Impressive as the engine is, good aftermarket tuners are probably capable of squeezing 500 hp into your Corvette. Where the factory has an edge is in engineering and constructing a complete design to take full advantage of the power boost, and Hill’s team has left very little on the table. Start with the electronics, of course, fully integrating the ABS, traction control and stability control systems, all amended to suit the new hardware.
Then there’s the weight-saving program. The chassis is now all-aluminum, replacing high-strength steels with the lighter metal in such key parts as the hydroformed frame rails. Other pieces that are fiberglass on the C6 use carbon fiber, such as the floor, which still has a balsa core but is now wrapped in carbon fiber. The engine cradle, aluminum on other Corvettes, is cast magnesium, and its lighter weight, along with the carbon fiber front fenders and wheel housings, helps to shift the balance of the car rearward. (Large-scale magnesium casting technology, by the way, is a direct derivative not of the racing program, but the Partnership for a New Generation Vehicle, the Clinton/Gore-era government supercar program.)
The Z06’s battery also moves to the back of the car, but that was mostly done to make room for the dry-sump oiling system under the hood—the weight shift is a bonus. Curb weight, says Hill, is “about 3130 pounds” vs. 3179 officially for the ’05 C6 coupe. The target was lower, but losing any weight at all is a real achievement while adding a dry-sump system, bigger wheels with grippy run-flat tires (275/35R-18s front and 320/30R-19s rear), an oil-to-oil cooler for the differential (using already cooled oil from the toughen*ed transaxle to extract heat from the differential lubricant) and other features.
That should be enough to make the Z06 run with such big dogs as the Dodge Viper, Ford GT, Ferrari Maranello and Aston Martin DB9, especially considering the car’s new aluminum and carbon fiber componentry, which cuts weight.
Even in the cabin, the team opted for the lower mass of manually controlled seats over the power-operated stock ones, and the two-tone seat itself, with larger side bolsters and Z06 logo embroidery, weighs less than the base seat. The steering wheel is 20 millimeters smaller in diameter, and about as small as you could go and still offer a clear view of the tachometer, redlined at 7000 rpm.

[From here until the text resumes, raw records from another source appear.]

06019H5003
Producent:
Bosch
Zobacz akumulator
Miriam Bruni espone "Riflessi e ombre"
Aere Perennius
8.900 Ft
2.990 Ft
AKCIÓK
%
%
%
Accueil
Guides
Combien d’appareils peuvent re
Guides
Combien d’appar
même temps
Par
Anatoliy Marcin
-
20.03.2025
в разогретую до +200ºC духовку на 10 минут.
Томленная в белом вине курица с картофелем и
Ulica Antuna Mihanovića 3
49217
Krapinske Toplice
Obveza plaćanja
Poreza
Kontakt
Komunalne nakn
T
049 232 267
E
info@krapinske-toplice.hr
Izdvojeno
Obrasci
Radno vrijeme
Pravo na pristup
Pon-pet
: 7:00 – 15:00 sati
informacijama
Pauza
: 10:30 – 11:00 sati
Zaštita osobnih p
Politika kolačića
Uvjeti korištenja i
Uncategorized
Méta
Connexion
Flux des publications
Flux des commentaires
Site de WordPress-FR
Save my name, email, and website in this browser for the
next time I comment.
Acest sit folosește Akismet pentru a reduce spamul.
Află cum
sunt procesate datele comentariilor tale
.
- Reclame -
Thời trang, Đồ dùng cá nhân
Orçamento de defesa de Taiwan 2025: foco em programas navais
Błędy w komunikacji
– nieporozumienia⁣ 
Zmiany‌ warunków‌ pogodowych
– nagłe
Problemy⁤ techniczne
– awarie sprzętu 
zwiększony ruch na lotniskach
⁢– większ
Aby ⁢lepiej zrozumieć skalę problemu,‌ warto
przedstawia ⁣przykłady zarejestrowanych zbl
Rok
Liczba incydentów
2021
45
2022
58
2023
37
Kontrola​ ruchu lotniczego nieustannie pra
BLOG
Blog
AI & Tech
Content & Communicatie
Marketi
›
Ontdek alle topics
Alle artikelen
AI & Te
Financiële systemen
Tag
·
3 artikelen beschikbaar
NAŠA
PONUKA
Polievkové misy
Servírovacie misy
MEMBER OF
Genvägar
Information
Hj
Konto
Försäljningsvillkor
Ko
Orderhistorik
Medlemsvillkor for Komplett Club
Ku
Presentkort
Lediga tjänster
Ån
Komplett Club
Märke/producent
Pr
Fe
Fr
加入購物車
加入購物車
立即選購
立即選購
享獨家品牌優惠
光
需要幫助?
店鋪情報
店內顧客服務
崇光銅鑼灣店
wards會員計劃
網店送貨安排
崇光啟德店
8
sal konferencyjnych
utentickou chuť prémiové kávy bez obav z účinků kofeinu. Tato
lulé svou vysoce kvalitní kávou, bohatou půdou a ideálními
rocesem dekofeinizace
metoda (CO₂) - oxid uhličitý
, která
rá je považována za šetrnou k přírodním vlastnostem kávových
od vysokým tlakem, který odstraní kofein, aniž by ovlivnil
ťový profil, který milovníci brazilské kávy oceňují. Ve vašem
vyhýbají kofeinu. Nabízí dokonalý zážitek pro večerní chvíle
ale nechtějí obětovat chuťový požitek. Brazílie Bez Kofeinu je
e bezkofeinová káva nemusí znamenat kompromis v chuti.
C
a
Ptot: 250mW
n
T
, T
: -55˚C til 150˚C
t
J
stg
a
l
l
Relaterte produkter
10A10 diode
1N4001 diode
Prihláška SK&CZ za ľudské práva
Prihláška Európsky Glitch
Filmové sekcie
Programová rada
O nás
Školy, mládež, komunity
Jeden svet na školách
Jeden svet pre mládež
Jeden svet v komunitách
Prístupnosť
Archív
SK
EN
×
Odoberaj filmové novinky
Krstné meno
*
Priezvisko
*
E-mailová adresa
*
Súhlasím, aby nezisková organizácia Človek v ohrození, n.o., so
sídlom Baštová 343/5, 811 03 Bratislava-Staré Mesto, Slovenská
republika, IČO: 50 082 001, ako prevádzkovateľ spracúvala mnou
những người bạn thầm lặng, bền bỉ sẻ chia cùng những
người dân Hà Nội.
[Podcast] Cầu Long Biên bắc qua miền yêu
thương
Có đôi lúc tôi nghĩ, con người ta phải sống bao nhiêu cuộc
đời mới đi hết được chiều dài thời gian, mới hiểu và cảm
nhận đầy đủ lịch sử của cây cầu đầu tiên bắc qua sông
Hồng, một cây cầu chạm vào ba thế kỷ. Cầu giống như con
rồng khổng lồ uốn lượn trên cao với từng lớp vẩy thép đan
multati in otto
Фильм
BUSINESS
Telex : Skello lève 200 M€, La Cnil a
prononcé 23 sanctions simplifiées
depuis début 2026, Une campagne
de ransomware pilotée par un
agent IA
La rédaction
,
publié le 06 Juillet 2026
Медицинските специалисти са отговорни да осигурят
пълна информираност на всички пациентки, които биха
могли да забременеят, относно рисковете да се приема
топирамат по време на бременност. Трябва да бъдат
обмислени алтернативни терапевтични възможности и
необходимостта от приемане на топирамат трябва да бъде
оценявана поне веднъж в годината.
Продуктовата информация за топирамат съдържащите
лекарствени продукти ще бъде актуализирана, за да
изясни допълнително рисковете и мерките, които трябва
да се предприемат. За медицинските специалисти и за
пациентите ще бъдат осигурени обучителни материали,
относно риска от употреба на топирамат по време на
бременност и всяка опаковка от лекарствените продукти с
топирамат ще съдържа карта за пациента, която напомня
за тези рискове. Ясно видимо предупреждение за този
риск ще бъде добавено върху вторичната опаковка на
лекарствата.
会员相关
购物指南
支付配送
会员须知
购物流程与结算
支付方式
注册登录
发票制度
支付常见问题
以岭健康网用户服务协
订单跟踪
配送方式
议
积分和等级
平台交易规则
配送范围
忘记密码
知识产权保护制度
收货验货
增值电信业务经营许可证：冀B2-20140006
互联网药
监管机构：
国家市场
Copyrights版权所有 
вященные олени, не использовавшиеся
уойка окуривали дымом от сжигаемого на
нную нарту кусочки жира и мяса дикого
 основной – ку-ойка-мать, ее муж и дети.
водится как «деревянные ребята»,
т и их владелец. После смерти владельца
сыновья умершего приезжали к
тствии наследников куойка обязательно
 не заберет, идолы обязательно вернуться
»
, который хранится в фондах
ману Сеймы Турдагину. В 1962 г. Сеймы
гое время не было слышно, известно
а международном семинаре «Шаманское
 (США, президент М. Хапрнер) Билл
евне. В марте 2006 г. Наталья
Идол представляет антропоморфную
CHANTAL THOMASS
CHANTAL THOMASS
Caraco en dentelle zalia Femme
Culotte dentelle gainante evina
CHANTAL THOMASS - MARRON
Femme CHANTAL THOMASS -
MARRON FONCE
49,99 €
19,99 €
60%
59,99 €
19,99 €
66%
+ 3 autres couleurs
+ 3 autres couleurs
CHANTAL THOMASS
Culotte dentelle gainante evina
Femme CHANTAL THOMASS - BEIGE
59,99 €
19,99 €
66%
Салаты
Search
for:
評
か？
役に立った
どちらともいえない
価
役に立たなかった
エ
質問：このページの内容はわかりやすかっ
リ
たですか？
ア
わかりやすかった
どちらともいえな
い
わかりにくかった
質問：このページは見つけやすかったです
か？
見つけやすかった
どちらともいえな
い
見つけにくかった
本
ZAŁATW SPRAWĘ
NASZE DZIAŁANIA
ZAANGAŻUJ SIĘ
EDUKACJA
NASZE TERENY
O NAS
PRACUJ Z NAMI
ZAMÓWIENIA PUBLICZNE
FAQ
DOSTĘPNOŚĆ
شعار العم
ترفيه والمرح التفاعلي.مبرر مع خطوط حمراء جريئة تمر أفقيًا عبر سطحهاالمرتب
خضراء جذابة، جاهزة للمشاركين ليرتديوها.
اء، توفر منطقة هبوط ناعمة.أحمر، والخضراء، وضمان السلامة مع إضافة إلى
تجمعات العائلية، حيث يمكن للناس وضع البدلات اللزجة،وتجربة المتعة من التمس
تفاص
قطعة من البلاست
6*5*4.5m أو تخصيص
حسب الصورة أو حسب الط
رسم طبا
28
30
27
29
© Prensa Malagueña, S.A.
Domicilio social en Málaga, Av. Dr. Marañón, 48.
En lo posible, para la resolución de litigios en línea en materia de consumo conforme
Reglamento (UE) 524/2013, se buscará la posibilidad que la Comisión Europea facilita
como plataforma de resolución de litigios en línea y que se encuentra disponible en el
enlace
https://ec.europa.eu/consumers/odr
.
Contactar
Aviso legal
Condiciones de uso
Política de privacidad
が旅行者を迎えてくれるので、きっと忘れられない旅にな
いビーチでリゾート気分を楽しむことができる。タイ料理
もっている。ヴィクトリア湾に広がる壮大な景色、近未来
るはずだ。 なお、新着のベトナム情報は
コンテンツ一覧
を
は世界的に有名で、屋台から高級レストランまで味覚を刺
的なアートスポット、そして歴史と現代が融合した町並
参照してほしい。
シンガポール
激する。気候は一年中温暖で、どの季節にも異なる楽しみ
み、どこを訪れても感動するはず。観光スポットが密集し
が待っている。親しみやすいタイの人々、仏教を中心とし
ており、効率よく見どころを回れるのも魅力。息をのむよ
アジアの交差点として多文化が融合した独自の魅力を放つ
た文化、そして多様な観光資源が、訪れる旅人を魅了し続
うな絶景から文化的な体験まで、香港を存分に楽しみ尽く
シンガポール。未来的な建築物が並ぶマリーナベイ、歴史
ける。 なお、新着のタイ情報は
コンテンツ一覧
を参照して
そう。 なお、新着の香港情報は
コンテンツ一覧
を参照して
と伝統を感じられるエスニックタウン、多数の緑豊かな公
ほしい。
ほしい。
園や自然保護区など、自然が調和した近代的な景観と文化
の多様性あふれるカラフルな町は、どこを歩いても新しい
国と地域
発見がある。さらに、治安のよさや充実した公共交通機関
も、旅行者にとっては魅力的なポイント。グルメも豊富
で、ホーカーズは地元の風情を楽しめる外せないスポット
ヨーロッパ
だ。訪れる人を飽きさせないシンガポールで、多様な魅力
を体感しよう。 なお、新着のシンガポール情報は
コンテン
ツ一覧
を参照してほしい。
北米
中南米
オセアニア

If that sounds a little spartan, fear not. Dual-mode climate control with cabin-air filtration, leather seating, HID lights with fog lights, and a HUD with g-meter and track mode are all standard. Speaking of track mode, Hill says occasional weekend competition use of your Z06 won’t void the warranty, unlike the case with some other manufacturers.
And when you’re not at the track, you may appreciate options like a Bose audio system, telescoping steering wheel, heated seats, side airbags, a navigation system with GPS, and XM satellite radio.
What’s all this cost? Chevy isn’t saying yet, but count on a bigger gap between the base car and the Z06 than was the case with the 2004 equivalents in the C5-generation models. Base will be in the mid-$60,000 range, we suspect, with optioned models running up into the $70,000s. There is plenty of wiggle room above the typical Corvette’s $50,000 sticker to stay below the Dodge Viper’s $80,000-plus MSRP. Clearly, the value is there under the skin, as well as being evident in the Z06’s exterior design.
Viper SRT-10, meet your new competition :naughty: .
^it's lighter with the same power and a better suspension design. i hope so. even better, base price is $65k. suposidly fords next cobra will have 550hp. we'll see. as of right now, i think this car is the best sports car you can buy for the money. what i like most about seeing things like this for this price is that it ups the level for all other companies to reach.